The referendum on Scottish independence of September 2014 was one of the most notable events in modern British history. Although the SNP inspired “Yes” campaign, in a 45%/55% division, failed to win, it developed a tremendous momentum in the weeks leading to the vote. It mobilized an astounding 84.5% of the electorate, far in excess of anything seen in U.K. elections since the introduction of universal suffrage in 1918. In some districts turnout topped 90%. The large numbers that turned out to vote, across the class and generational divide, clearly worried the Westminster elites who are never really happy with anything that resembles a mass political movement. But this is what the SNP is becoming. Astonishingly, despite losing the referendum, its membership has more than trebled since polling day and now stands at about 105,000.

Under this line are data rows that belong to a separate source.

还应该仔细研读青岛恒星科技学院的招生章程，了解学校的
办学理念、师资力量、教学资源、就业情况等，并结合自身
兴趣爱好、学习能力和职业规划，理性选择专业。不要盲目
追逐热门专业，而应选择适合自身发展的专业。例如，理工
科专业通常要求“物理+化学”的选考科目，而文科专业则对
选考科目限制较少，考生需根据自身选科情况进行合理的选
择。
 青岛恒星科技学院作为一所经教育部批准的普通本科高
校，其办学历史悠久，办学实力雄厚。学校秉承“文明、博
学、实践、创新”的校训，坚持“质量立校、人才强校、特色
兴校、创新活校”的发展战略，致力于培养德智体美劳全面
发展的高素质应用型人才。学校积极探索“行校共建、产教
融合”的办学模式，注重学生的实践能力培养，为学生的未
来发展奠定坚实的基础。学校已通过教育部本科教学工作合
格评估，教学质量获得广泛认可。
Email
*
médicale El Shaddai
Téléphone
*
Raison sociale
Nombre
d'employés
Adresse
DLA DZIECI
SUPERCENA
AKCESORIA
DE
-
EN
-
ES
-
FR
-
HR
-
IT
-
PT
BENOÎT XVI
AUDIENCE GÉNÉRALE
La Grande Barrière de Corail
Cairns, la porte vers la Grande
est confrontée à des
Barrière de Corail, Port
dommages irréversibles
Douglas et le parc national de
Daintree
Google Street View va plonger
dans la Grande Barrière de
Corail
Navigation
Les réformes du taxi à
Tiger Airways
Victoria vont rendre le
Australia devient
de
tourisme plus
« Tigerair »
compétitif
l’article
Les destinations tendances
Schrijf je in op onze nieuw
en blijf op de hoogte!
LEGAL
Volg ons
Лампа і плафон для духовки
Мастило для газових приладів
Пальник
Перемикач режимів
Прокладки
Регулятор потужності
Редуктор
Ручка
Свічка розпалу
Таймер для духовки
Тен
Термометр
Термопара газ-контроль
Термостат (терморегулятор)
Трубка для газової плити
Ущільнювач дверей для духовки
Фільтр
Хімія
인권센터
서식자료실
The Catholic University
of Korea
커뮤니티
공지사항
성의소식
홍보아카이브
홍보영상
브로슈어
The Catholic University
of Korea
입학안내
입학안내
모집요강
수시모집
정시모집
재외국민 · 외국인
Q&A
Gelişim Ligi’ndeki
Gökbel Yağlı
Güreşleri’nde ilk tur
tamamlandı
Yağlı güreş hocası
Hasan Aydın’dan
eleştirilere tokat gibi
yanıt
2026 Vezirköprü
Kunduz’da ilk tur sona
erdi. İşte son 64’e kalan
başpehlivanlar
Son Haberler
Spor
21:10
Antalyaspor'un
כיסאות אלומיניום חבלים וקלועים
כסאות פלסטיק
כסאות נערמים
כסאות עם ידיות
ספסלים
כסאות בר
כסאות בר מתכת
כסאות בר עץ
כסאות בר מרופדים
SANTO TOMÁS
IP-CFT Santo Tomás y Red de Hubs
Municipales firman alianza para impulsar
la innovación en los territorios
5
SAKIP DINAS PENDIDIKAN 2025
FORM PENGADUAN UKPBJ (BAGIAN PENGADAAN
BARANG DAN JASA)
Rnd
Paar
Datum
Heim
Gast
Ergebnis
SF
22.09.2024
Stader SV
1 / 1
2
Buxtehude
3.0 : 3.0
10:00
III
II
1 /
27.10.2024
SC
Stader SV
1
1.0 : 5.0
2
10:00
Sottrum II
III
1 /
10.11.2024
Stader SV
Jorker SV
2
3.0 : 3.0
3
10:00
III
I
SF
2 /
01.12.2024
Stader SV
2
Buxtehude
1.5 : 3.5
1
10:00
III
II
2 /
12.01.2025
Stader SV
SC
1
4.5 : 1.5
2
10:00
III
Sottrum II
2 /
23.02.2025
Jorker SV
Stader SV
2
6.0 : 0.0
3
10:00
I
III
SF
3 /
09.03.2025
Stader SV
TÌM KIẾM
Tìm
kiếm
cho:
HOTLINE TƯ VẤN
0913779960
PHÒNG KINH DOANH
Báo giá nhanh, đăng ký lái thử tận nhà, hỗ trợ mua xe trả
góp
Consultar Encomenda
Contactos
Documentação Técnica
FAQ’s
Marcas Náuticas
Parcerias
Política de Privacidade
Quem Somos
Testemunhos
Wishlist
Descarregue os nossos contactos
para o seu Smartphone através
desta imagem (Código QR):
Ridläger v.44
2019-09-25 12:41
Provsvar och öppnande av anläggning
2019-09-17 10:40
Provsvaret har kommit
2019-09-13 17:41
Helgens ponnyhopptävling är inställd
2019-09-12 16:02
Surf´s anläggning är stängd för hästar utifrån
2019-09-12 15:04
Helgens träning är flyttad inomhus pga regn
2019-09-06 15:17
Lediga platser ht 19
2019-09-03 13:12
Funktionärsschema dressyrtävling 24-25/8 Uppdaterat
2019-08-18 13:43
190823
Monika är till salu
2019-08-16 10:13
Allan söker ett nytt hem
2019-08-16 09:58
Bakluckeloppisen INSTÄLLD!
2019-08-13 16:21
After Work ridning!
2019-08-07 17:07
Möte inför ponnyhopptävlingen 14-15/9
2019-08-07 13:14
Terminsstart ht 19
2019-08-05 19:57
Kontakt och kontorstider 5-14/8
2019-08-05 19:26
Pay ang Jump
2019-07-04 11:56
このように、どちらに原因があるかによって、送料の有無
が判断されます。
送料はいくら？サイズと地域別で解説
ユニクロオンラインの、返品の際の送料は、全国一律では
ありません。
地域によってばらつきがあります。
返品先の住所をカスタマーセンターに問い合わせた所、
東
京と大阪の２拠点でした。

Little has been said about the role of the Queen in the lead-up to the referendum. But she played a crucial role. Shortly before polling day one poll put the SNP’s campaign ahead of the “No” campaign. This produced panic in the three Westminster parties that were defending the union. Tory, Liberal and labour leaders rushed across the border, terrified that the U.K might be on the point of break-up. We now know that there was a carefully prepared plan to involve the Queen, who, needless to say, shared their panic. Cameron, who had breakfasted with her and the Duke of Edinburgh at Balmoral conferred with the Cabinet Secretary, Sir Jeremy Heywood and the Queen’s private secretary, Sir Christopher Geidt about the best way to arrange for her to make a decisive intervention aimed at producing the “right” result in the referendum – that is, a majority against independence. Cameron’s own claim that a vote for independence would “break my heart” cut little ice with Scottish voters, but, if the Queen were to make her views known it  would be a boon for the overwhelmingly anti-independence U.K. media who would seize on it with alacrity. Of course, everyone knew that the Queen must be horrified by the prospect of Scottish independence. The problem was how to get her to say something that seemed neutral but expressed deep foreboding – something that everyone would understand as an appeal to vote “No.” She must not be seen to overstep her constitutional role of supposed neutrality in political matters.

As she emerged from church at Balmoral a few days before Scotland was due to vote she followed her usual practice of shaking hands with one or two members of the discreet crowd of admirers who turn out to see her. A woman in the crowd (almost certainly planted) took the opportunity to ask her what she thought about the referendum. The Queen replied: “Well, I hope people will think very carefully about the future.” Strangely, the woman refused to give her name to the press, something very unusual if the question had been purely spontaneous. In fact the Queen’s words had been prepared very carefully by Heywood and Geidt, the two men sometimes considered to be at the centre of the “deep state” which exists to ensure that the monarch is not seen to cross the line of her constitutional duties. But her intervention nevertheless served the interests of the Westminster elites who, like her, are desperate to ensure that the “United Kingdom” does not fall apart.

Each of these three episodes occurred at critical moments in the history of the British state. In each case the monarch intervened decisively in a way that was clearly politically partisan and was intended to serve the interests of the ruling elites.